▶ **The input**:
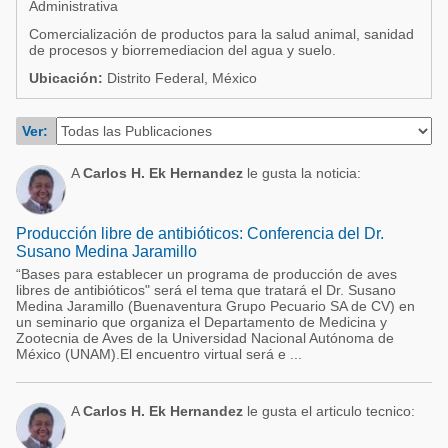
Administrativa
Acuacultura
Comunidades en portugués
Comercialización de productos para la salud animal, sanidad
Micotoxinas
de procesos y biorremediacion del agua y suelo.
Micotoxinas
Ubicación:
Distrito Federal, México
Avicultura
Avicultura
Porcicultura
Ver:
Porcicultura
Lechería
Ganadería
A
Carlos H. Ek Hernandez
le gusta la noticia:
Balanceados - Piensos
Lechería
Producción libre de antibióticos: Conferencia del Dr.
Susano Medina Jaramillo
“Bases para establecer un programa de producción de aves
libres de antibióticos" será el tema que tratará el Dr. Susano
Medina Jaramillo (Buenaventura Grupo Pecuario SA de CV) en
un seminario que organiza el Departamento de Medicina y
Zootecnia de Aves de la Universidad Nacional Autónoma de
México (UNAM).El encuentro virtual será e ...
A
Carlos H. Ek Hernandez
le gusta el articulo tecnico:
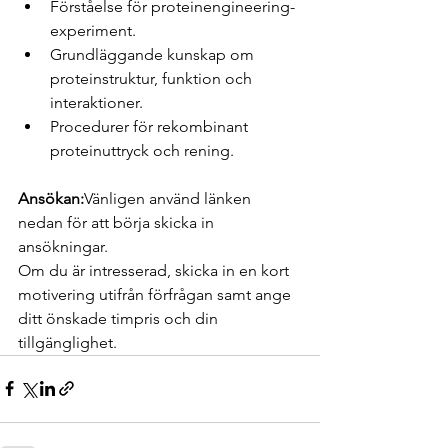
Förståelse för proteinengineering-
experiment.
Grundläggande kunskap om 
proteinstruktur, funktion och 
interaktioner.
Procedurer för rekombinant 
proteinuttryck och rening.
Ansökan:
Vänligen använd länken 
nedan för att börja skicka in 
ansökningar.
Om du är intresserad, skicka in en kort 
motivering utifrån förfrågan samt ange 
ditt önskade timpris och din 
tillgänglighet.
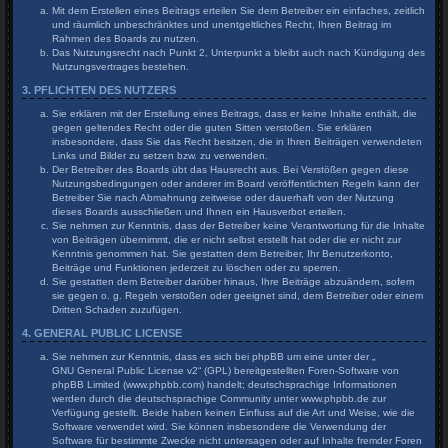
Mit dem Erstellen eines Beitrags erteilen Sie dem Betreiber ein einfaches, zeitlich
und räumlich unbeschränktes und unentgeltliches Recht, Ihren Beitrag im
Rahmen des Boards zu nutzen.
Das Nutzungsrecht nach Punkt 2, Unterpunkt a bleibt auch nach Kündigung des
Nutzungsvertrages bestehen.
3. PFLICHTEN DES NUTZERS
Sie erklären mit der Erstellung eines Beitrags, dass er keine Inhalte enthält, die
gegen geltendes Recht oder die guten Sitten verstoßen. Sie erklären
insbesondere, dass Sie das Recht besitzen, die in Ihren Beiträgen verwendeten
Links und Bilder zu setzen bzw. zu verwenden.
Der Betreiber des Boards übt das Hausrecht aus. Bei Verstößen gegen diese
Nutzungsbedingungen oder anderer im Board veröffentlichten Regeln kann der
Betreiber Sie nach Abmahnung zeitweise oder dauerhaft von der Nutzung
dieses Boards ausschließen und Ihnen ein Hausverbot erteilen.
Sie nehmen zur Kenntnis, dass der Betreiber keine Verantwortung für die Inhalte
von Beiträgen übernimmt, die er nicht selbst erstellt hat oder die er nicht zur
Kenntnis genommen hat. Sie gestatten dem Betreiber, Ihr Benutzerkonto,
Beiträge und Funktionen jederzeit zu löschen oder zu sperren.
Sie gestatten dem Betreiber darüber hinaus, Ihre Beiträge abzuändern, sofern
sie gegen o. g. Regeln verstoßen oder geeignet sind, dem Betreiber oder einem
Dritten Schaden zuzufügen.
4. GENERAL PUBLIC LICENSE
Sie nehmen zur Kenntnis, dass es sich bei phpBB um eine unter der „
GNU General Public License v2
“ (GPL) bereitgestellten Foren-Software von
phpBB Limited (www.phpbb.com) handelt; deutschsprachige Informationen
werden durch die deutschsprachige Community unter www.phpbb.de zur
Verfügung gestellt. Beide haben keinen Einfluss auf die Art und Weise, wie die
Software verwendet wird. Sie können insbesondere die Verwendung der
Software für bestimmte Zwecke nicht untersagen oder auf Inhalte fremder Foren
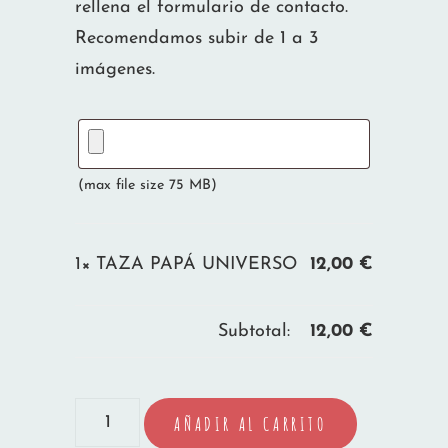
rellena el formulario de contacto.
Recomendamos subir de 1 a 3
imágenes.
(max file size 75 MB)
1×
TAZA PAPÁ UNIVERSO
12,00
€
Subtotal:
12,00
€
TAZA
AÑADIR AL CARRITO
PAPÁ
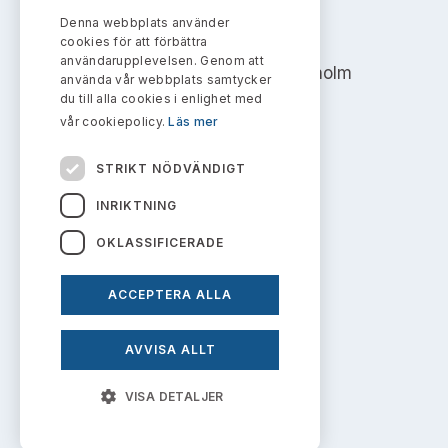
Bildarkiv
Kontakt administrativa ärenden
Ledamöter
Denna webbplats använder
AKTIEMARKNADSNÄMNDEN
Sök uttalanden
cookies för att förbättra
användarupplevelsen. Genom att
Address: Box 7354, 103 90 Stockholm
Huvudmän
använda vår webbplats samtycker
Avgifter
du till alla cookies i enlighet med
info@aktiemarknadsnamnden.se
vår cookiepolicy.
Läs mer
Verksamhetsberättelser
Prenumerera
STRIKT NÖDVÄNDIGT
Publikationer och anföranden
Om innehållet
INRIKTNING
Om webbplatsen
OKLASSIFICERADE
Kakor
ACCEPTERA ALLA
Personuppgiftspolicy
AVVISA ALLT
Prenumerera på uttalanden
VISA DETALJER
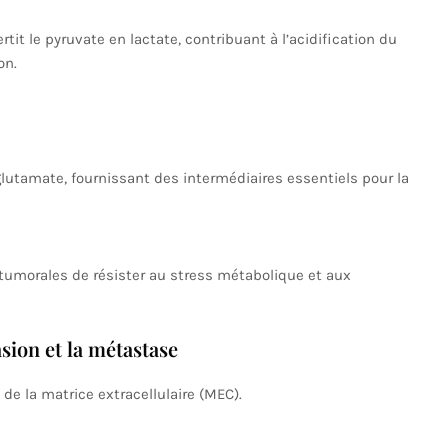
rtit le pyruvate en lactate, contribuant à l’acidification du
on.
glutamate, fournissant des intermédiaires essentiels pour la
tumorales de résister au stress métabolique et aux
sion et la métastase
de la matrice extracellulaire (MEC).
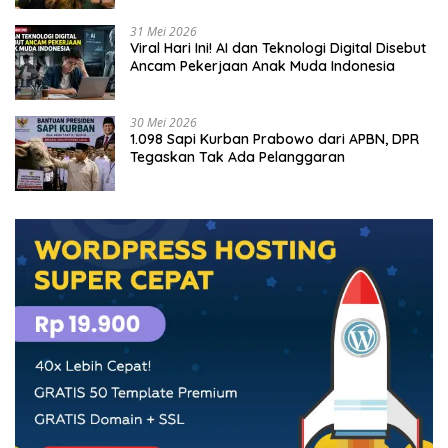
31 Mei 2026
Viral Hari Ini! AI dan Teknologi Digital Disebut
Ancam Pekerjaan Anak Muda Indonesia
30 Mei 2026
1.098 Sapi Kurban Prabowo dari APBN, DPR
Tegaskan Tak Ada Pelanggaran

▶ **About this task**:
Reproduce only the lines above, starting at the line with "Mit dem Erstellen" and ending at the line with "Kenntnis genommen hat.", exactly as written.

▶ **Written solution**:
Mit dem Erstellen eines Beitrags erteilen Sie dem Betreiber ein einfaches, zeitlich
und räumlich unbeschränktes und unentgeltliches Recht, Ihren Beitrag im
Rahmen des Boards zu nutzen.
Das Nutzungsrecht nach Punkt 2, Unterpunkt a bleibt auch nach Kündigung des
Nutzungsvertrages bestehen.
3. PFLICHTEN DES NUTZERS
Sie erklären mit der Erstellung eines Beitrags, dass er keine Inhalte enthält, die
gegen geltendes Recht oder die guten Sitten verstoßen. Sie erklären
insbesondere, dass Sie das Recht besitzen, die in Ihren Beiträgen verwendeten
Links und Bilder zu setzen bzw. zu verwenden.
Der Betreiber des Boards übt das Hausrecht aus. Bei Verstößen gegen diese
Nutzungsbedingungen oder anderer im Board veröffentlichten Regeln kann der
Betreiber Sie nach Abmahnung zeitweise oder dauerhaft von der Nutzung
dieses Boards ausschließen und Ihnen ein Hausverbot erteilen.
Sie nehmen zur Kenntnis, dass der Betreiber keine Verantwortung für die Inhalte
von Beiträgen übernimmt, die er nicht selbst erstellt hat oder die er nicht zur
Kenntnis genommen hat. Sie gestatten dem Betreiber, Ihr Benutzerkonto,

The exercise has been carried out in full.